Required work: Please work out how many lines in the data below hold the word "Loftman", and state only the number.

Provided data:

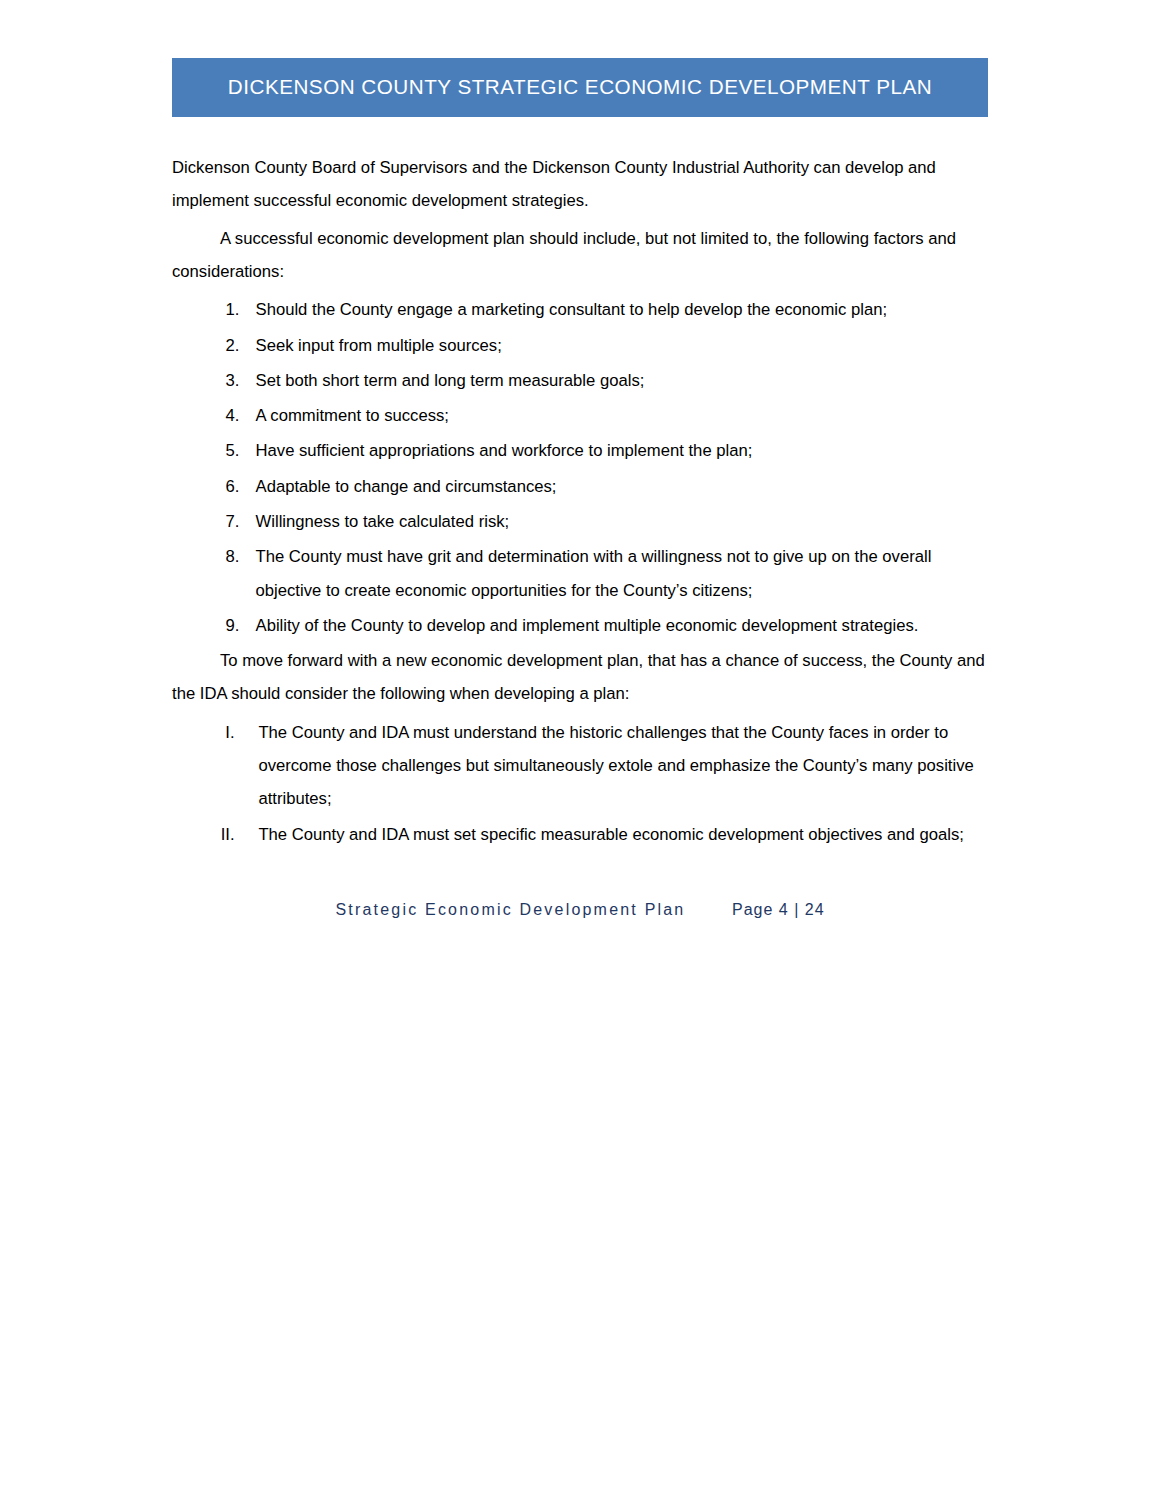DICKENSON COUNTY STRATEGIC ECONOMIC DEVELOPMENT PLAN
Dickenson County Board of Supervisors and the Dickenson County Industrial Authority can develop and implement successful economic development strategies.
A successful economic development plan should include, but not limited to, the following factors and considerations:
Should the County engage a marketing consultant to help develop the economic plan;
Seek input from multiple sources;
Set both short term and long term measurable goals;
A commitment to success;
Have sufficient appropriations and workforce to implement the plan;
Adaptable to change and circumstances;
Willingness to take calculated risk;
The County must have grit and determination with a willingness not to give up on the overall objective to create economic opportunities for the County’s citizens;
Ability of the County to develop and implement multiple economic development strategies.
To move forward with a new economic development plan, that has a chance of success, the County and the IDA should consider the following when developing a plan:
The County and IDA must understand the historic challenges that the County faces in order to overcome those challenges but simultaneously extole and emphasize the County’s many positive attributes;
The County and IDA must set specific measurable economic development objectives and goals;
Strategic Economic Development Plan Page 4 | 24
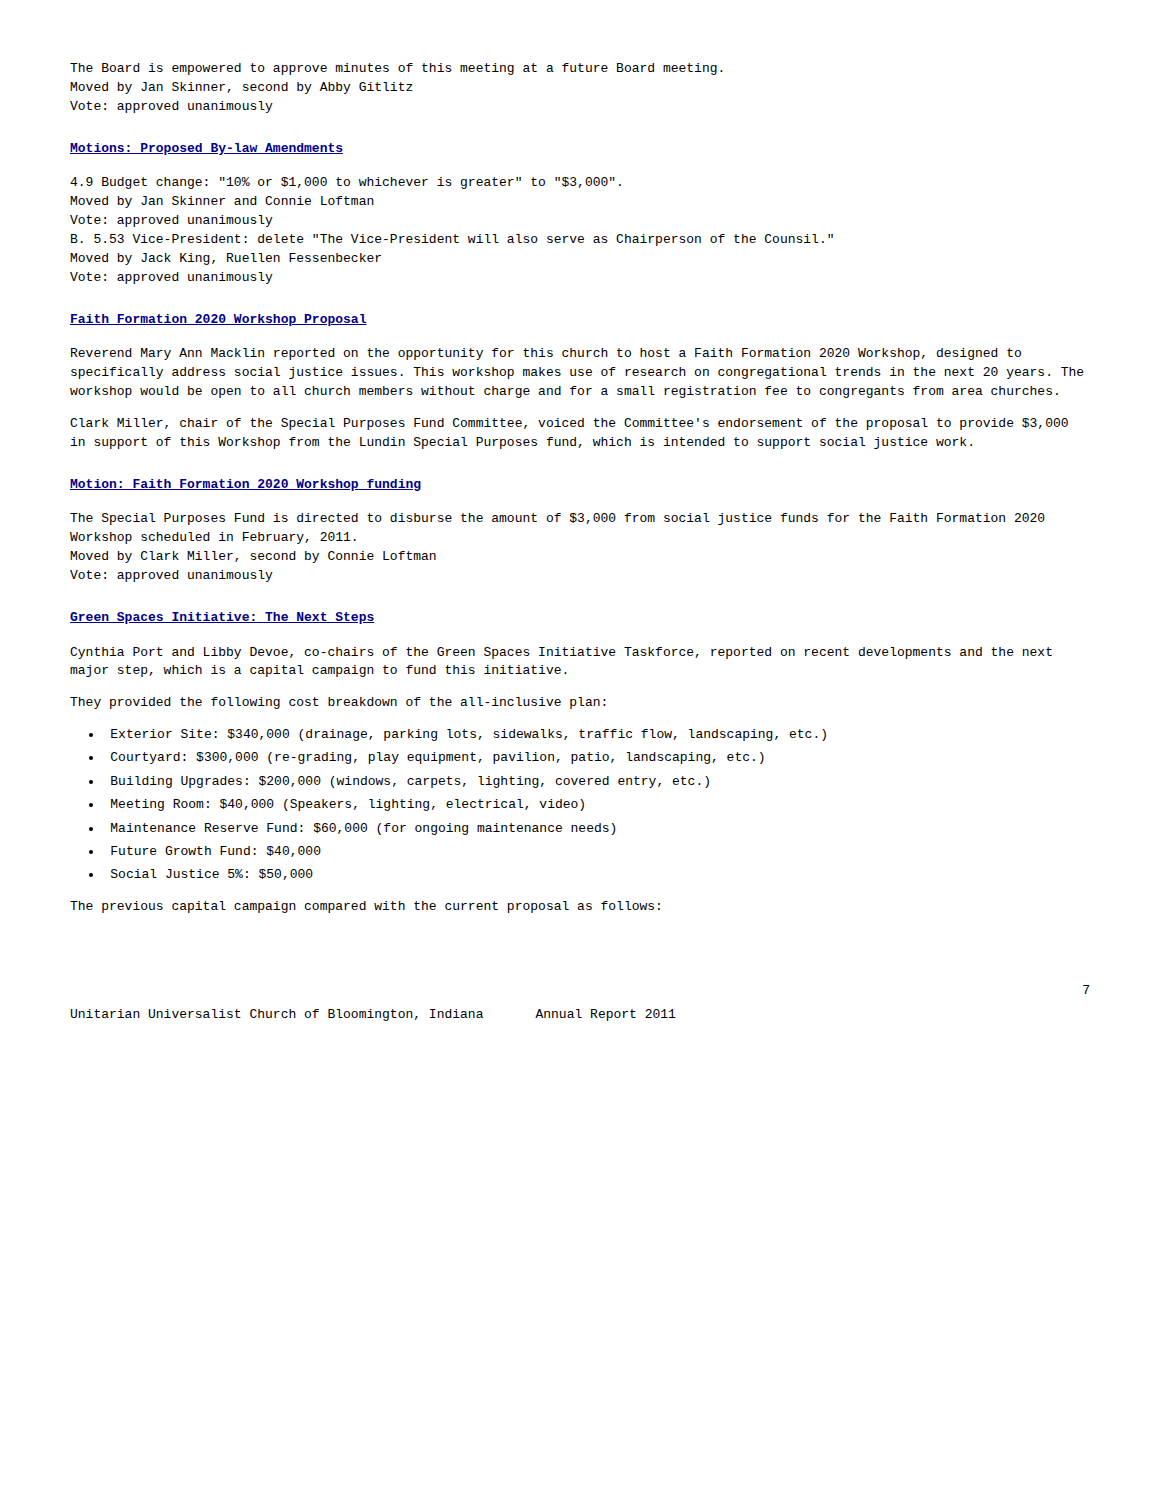The Board is empowered to approve minutes of this meeting at a future Board meeting. Moved by Jan Skinner, second by Abby Gitlitz Vote: approved unanimously
Motions: Proposed By-law Amendments
4.9 Budget change: "10% or $1,000 to whichever is greater" to "$3,000". Moved by Jan Skinner and Connie Loftman Vote: approved unanimously B. 5.53 Vice-President: delete "The Vice-President will also serve as Chairperson of the Counsil." Moved by Jack King, Ruellen Fessenbecker Vote: approved unanimously
Faith Formation 2020 Workshop Proposal
Reverend Mary Ann Macklin reported on the opportunity for this church to host a Faith Formation 2020 Workshop, designed to specifically address social justice issues. This workshop makes use of research on congregational trends in the next 20 years. The workshop would be open to all church members without charge and for a small registration fee to congregants from area churches.
Clark Miller, chair of the Special Purposes Fund Committee, voiced the Committee's endorsement of the proposal to provide $3,000 in support of this Workshop from the Lundin Special Purposes fund, which is intended to support social justice work.
Motion: Faith Formation 2020 Workshop funding
The Special Purposes Fund is directed to disburse the amount of $3,000 from social justice funds for the Faith Formation 2020 Workshop scheduled in February, 2011. Moved by Clark Miller, second by Connie Loftman Vote: approved unanimously
Green Spaces Initiative: The Next Steps
Cynthia Port and Libby Devoe, co-chairs of the Green Spaces Initiative Taskforce, reported on recent developments and the next major step, which is a capital campaign to fund this initiative.
They provided the following cost breakdown of the all-inclusive plan:
Exterior Site: $340,000 (drainage, parking lots, sidewalks, traffic flow, landscaping, etc.)
Courtyard: $300,000 (re-grading, play equipment, pavilion, patio, landscaping, etc.)
Building Upgrades: $200,000 (windows, carpets, lighting, covered entry, etc.)
Meeting Room: $40,000 (Speakers, lighting, electrical, video)
Maintenance Reserve Fund: $60,000 (for ongoing maintenance needs)
Future Growth Fund: $40,000
Social Justice 5%: $50,000
The previous capital campaign compared with the current proposal as follows:
7
Unitarian Universalist Church of Bloomington, Indiana Annual Report 2011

Task answer: 2